- [ASSIGNMENT]: Would you transcribe each entry exactly as it stands, omitting the pictures?

Start of Block

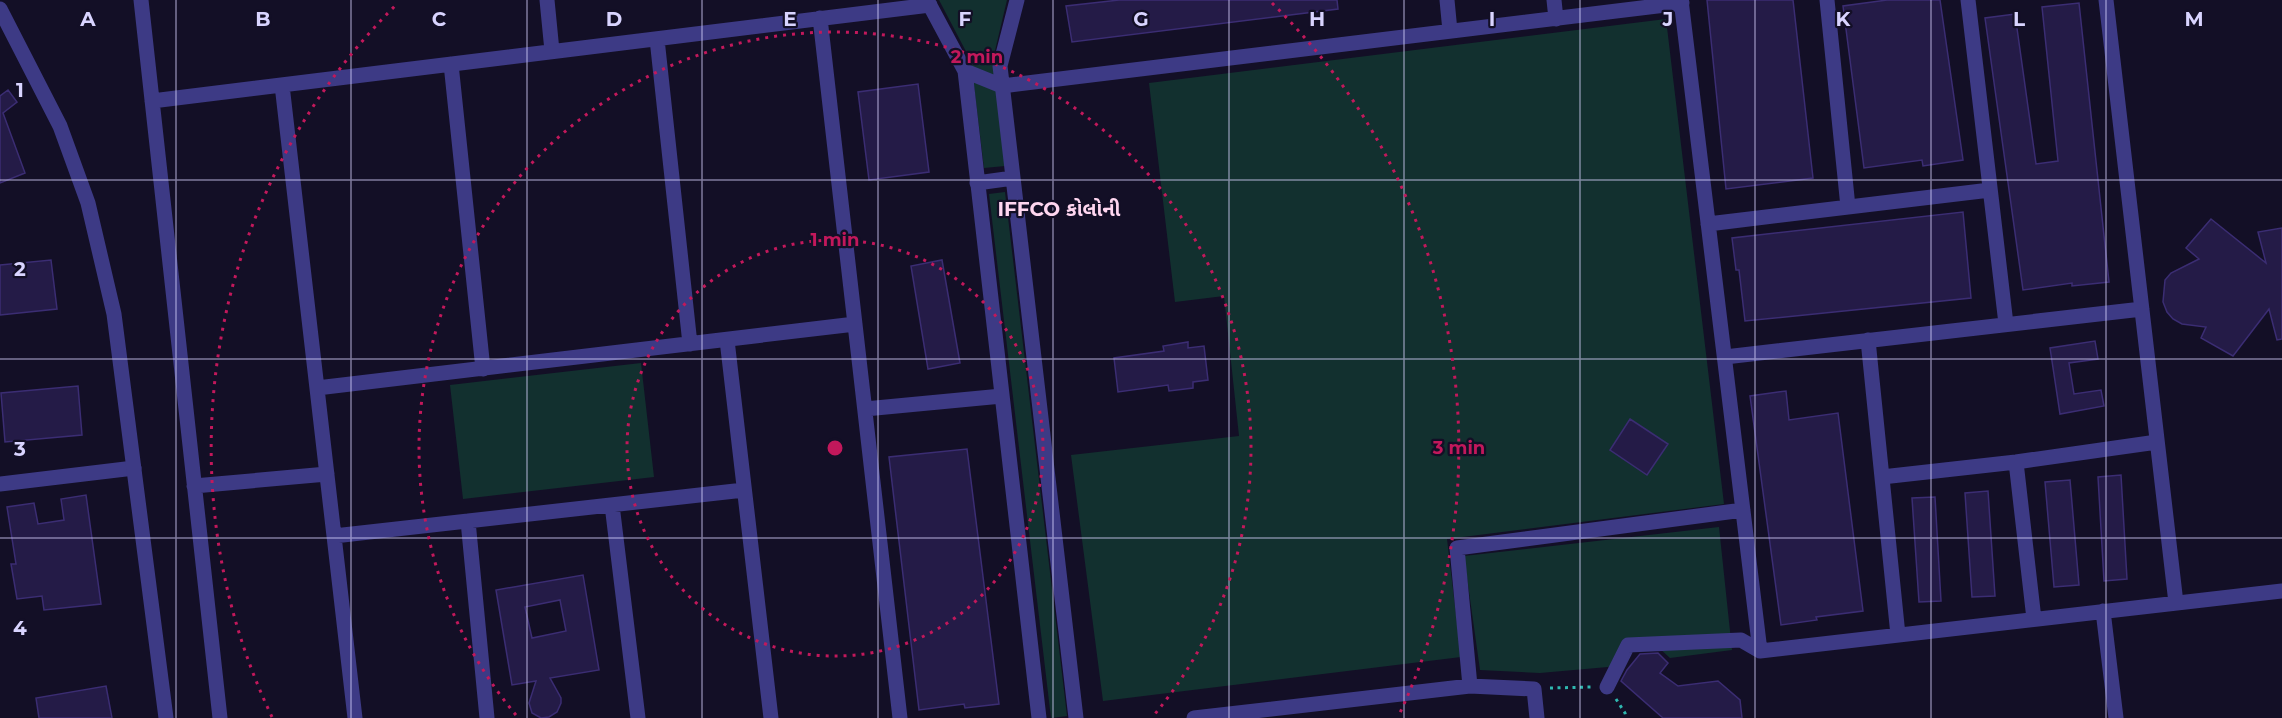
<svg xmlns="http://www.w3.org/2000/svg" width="2282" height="718" font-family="Montserrat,'Noto Sans Gujarati',sans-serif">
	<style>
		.green { fill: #12302f }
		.building { fill: #241b47; stroke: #3b2d73; stroke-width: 1.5; fill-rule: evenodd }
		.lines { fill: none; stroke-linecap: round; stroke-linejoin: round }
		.path { stroke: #2fb8b0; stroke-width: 3; stroke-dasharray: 3 4.5; stroke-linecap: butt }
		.minor { stroke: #3d3a85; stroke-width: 15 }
		.tertiary { stroke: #3d3a85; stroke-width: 15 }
		.grid { fill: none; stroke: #d9d4ff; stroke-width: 1.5; stroke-opacity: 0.55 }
		.ring { fill: none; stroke: #c2185b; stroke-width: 3; stroke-dasharray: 3 6 }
		.labels { text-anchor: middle; stroke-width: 4.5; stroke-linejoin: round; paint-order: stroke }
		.quarter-label { font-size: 20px; font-weight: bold; fill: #ffd6f0; stroke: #130f26 }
		.grid-label { font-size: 20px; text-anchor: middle; font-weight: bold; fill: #d9d4ff; stroke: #130f26; stroke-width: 4.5; stroke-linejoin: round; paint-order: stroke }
		.centre { fill: #c2185b; stroke: #130f26; stroke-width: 3 }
		.ring-label { font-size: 18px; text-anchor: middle; font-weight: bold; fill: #c2185b; stroke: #130f26; stroke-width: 4.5; stroke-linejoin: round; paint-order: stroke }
	</style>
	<rect width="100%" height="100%" fill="#130f26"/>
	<path class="green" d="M939,0H1007L993,59L1005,166L984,168L971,61Z
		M1666,19L1724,504L1447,539L1461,657L1103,701L1071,455L1239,436L1224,296L1175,302L1149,83Z
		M1005,192L1067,716L1051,718L989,194Z
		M641,363L654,477L463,499L450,385Z
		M1719,527L1732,650L1670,658L1647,637L1619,666L1540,673L1480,670L1464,556Z"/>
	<path class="building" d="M1119,0H1337L1338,9L1072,42L1066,6Z
		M1707,0H1793L1813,178L1726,189Z
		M1887,0H1940L1963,160L1923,166L1922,160L1864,168L1843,6Z
		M2079,3L2109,282L2072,286V283L2023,290L1985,18L2015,14L2036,164L2058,161L2042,7Z
		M918,84L929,172L869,180L858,92Z
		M8,90L17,102L3,113L25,173L0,183V96Z
		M1963,212L1971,298L1745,321L1739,270H1736L1732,238Z
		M2211,219L2266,263L2258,232L2282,228V339L2277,340L2269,309L2233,356L2201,338L2206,327L2182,324L2173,319L2167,312L2163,302L2165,280L2171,273L2199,259L2186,248Z
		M51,260L57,309L0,315V265Z
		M942,260L960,363L928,369L911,266Z
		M2095,341L2098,359L2069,363L2074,394L2101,390L2104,406L2060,414L2050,348Z
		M1188,342V348L1204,346L1208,380L1193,382V388L1169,391L1168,385L1118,392L1114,358L1164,351L1163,346Z
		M78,386L82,435L5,442L1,393Z
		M1786,391L1789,420L1838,413L1863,611L1816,617L1817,620L1781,625L1750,396Z
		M1630,419L1668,444L1647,475L1610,450Z
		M967,449L999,704L965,708L964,704L919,710L889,457Z
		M2121,475L2127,579L2104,581L2098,477Z
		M2070,480L2079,585L2054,587L2045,482Z
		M1988,491L1995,596L1972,597L1965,493Z
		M86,495L101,604L44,610L42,596L17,599L11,564H16L7,507L34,503L38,524L64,520L61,499Z
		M1935,497L1941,601L1919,602L1912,498Z
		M583,575L599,670L550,678L561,698V703L557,712L549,717L541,718L532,713L529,703L536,681L512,685L496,590ZM560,600L566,631L532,638L525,607Z
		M1658,653L1668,663L1660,673L1678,686L1718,681L1740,700L1742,718H1663L1621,681L1627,670L1640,654Z
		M106,686L112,718H39L36,698Z"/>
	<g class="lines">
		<path class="path" d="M1550,688L1592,687
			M1616,699L1625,713L1626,718"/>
		<path class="minor" d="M141,0L220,718
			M547,0L552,51
			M927,0L965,71L1039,718
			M1017,0L1000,66L1076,718
			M1447,0L1450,31
			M1554,0L1556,19
			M1681,0L1760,651
			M1827,0L1848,207
			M1968,0L2006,324
			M2106,0L2176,603
			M820,18L900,718
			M657,39L690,344
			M451,64L483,369
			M965,71L1002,86L1682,3
			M282,85L355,718
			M152,101L930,5
			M977,183L1013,178
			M1708,224L1990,190
			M727,340L771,718
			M1868,340L1898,635
			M1725,357L2142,309
			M317,388L855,324
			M865,409L1002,396
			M2016,462L2034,619
			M1882,477L2016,462L2157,442
			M0,484L134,468
			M194,486L327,474
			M612,505L638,718
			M468,521L487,718
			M334,536L744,490
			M2103,611L2116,718
			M1470,686L1457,548L1743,510
			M1607,687L1628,645L1741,640L1760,651L2282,591
			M1194,718L1470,686L1534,689L1537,718"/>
		<path class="tertiary" d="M0,9L60,126L88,203L114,314L166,718"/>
	</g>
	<path class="grid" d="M176,0V718M351,0V718M527,0V718M702,0V718M878,0V718M1053,0V718M1229,0V718M1404,0V718M1580,0V718M1755,0V718M1931,0V718M2106,0V718M0,180H2282M0,359H2282M0,538H2282"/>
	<g class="ring">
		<circle cx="835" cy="448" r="208"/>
		<path d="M516 715A416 416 0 1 1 1154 715"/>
		<path d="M272 717A624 624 0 0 1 398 3M1272 3A624 624 0 0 1 1398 717"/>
	</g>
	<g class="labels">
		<g class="quarter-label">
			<text x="1059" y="216">IFFCO કોલોની</text>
		</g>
	</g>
	<g class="grid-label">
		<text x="88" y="26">A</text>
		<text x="263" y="26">B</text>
		<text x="439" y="26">C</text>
		<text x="614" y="26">D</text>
		<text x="790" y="26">E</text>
		<text x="965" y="26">F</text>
		<text x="1141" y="26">G</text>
		<text x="1317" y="26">H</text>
		<text x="1492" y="26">I</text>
		<text x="1668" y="26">J</text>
		<text x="1843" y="26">K</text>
		<text x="2019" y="26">L</text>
		<text x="2194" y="26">M</text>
		<text x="20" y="97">1</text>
		<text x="20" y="276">2</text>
		<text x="20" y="456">3</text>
		<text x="20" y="635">4</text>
	</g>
	<circle cx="835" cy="448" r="9" class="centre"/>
	<g class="ring-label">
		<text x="977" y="63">2 min</text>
		<text x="835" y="246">1 min</text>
		<text x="1459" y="454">3 min</text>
	</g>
</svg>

End of Block

- [SOLUTION FOR THIS PROBLEM]:
<svg xmlns="http://www.w3.org/2000/svg" width="2282" height="718" font-family="Montserrat,'Noto Sans Gujarati',sans-serif">
	<style>
		.green { fill: #12302f }
		.building { fill: #241b47; stroke: #3b2d73; stroke-width: 1.5; fill-rule: evenodd }
		.lines { fill: none; stroke-linecap: round; stroke-linejoin: round }
		.path { stroke: #2fb8b0; stroke-width: 3; stroke-dasharray: 3 4.5; stroke-linecap: butt }
		.minor { stroke: #3d3a85; stroke-width: 15 }
		.tertiary { stroke: #3d3a85; stroke-width: 15 }
		.grid { fill: none; stroke: #d9d4ff; stroke-width: 1.5; stroke-opacity: 0.55 }
		.ring { fill: none; stroke: #c2185b; stroke-width: 3; stroke-dasharray: 3 6 }
		.labels { text-anchor: middle; stroke-width: 4.5; stroke-linejoin: round; paint-order: stroke }
		.quarter-label { font-size: 20px; font-weight: bold; fill: #ffd6f0; stroke: #130f26 }
		.grid-label { font-size: 20px; text-anchor: middle; font-weight: bold; fill: #d9d4ff; stroke: #130f26; stroke-width: 4.5; stroke-linejoin: round; paint-order: stroke }
		.centre { fill: #c2185b; stroke: #130f26; stroke-width: 3 }
		.ring-label { font-size: 18px; text-anchor: middle; font-weight: bold; fill: #c2185b; stroke: #130f26; stroke-width: 4.5; stroke-linejoin: round; paint-order: stroke }
	</style>
	<rect width="100%" height="100%" fill="#130f26"/>
	<path class="green" d="M939,0H1007L993,59L1005,166L984,168L971,61Z
		M1666,19L1724,504L1447,539L1461,657L1103,701L1071,455L1239,436L1224,296L1175,302L1149,83Z
		M1005,192L1067,716L1051,718L989,194Z
		M641,363L654,477L463,499L450,385Z
		M1719,527L1732,650L1670,658L1647,637L1619,666L1540,673L1480,670L1464,556Z"/>
	<path class="building" d="M1119,0H1337L1338,9L1072,42L1066,6Z
		M1707,0H1793L1813,178L1726,189Z
		M1887,0H1940L1963,160L1923,166L1922,160L1864,168L1843,6Z
		M2079,3L2109,282L2072,286V283L2023,290L1985,18L2015,14L2036,164L2058,161L2042,7Z
		M918,84L929,172L869,180L858,92Z
		M8,90L17,102L3,113L25,173L0,183V96Z
		M1963,212L1971,298L1745,321L1739,270H1736L1732,238Z
		M2211,219L2266,263L2258,232L2282,228V339L2277,340L2269,309L2233,356L2201,338L2206,327L2182,324L2173,319L2167,312L2163,302L2165,280L2171,273L2199,259L2186,248Z
		M51,260L57,309L0,315V265Z
		M942,260L960,363L928,369L911,266Z
		M2095,341L2098,359L2069,363L2074,394L2101,390L2104,406L2060,414L2050,348Z
		M1188,342V348L1204,346L1208,380L1193,382V388L1169,391L1168,385L1118,392L1114,358L1164,351L1163,346Z
		M78,386L82,435L5,442L1,393Z
		M1786,391L1789,420L1838,413L1863,611L1816,617L1817,620L1781,625L1750,396Z
		M1630,419L1668,444L1647,475L1610,450Z
		M967,449L999,704L965,708L964,704L919,710L889,457Z
		M2121,475L2127,579L2104,581L2098,477Z
		M2070,480L2079,585L2054,587L2045,482Z
		M1988,491L1995,596L1972,597L1965,493Z
		M86,495L101,604L44,610L42,596L17,599L11,564H16L7,507L34,503L38,524L64,520L61,499Z
		M1935,497L1941,601L1919,602L1912,498Z
		M583,575L599,670L550,678L561,698V703L557,712L549,717L541,718L532,713L529,703L536,681L512,685L496,590ZM560,600L566,631L532,638L525,607Z
		M1658,653L1668,663L1660,673L1678,686L1718,681L1740,700L1742,718H1663L1621,681L1627,670L1640,654Z
		M106,686L112,718H39L36,698Z"/>
	<g class="lines">
		<path class="path" d="M1550,688L1592,687
			M1616,699L1625,713L1626,718"/>
		<path class="minor" d="M141,0L220,718
			M547,0L552,51
			M927,0L965,71L1039,718
			M1017,0L1000,66L1076,718
			M1447,0L1450,31
			M1554,0L1556,19
			M1681,0L1760,651
			M1827,0L1848,207
			M1968,0L2006,324
			M2106,0L2176,603
			M820,18L900,718
			M657,39L690,344
			M451,64L483,369
			M965,71L1002,86L1682,3
			M282,85L355,718
			M152,101L930,5
			M977,183L1013,178
			M1708,224L1990,190
			M727,340L771,718
			M1868,340L1898,635
			M1725,357L2142,309
			M317,388L855,324
			M865,409L1002,396
			M2016,462L2034,619
			M1882,477L2016,462L2157,442
			M0,484L134,468
			M194,486L327,474
			M612,505L638,718
			M468,521L487,718
			M334,536L744,490
			M2103,611L2116,718
			M1470,686L1457,548L1743,510
			M1607,687L1628,645L1741,640L1760,651L2282,591
			M1194,718L1470,686L1534,689L1537,718"/>
		<path class="tertiary" d="M0,9L60,126L88,203L114,314L166,718"/>
	</g>
	<path class="grid" d="M176,0V718M351,0V718M527,0V718M702,0V718M878,0V718M1053,0V718M1229,0V718M1404,0V718M1580,0V718M1755,0V718M1931,0V718M2106,0V718M0,180H2282M0,359H2282M0,538H2282"/>
	<g class="ring">
		<circle cx="835" cy="448" r="208"/>
		<path d="M516 715A416 416 0 1 1 1154 715"/>
		<path d="M272 717A624 624 0 0 1 398 3M1272 3A624 624 0 0 1 1398 717"/>
	</g>
	<g class="labels">
		<g class="quarter-label">
			<text x="1059" y="216">IFFCO કોલોની</text>
		</g>
	</g>
	<g class="grid-label">
		<text x="88" y="26">A</text>
		<text x="263" y="26">B</text>
		<text x="439" y="26">C</text>
		<text x="614" y="26">D</text>
		<text x="790" y="26">E</text>
		<text x="965" y="26">F</text>
		<text x="1141" y="26">G</text>
		<text x="1317" y="26">H</text>
		<text x="1492" y="26">I</text>
		<text x="1668" y="26">J</text>
		<text x="1843" y="26">K</text>
		<text x="2019" y="26">L</text>
		<text x="2194" y="26">M</text>
		<text x="20" y="97">1</text>
		<text x="20" y="276">2</text>
		<text x="20" y="456">3</text>
		<text x="20" y="635">4</text>
	</g>
	<circle cx="835" cy="448" r="9" class="centre"/>
	<g class="ring-label">
		<text x="977" y="63">2 min</text>
		<text x="835" y="246">1 min</text>
		<text x="1459" y="454">3 min</text>
	</g>
</svg>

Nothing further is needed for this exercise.